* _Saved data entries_

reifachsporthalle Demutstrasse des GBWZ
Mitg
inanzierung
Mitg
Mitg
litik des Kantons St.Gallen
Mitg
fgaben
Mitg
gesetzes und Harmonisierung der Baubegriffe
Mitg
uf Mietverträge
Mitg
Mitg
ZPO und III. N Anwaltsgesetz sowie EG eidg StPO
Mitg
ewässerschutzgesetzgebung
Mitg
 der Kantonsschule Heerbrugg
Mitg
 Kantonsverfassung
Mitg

* _WHAT TO DO_
Write the "der Kantonsschule Heerbrugg" line and all later lines exactly. Stop at the end of the data.

* _TASK RESPONSE_
 der Kantonsschule Heerbrugg
Mitg
 Kantonsverfassung
Mitg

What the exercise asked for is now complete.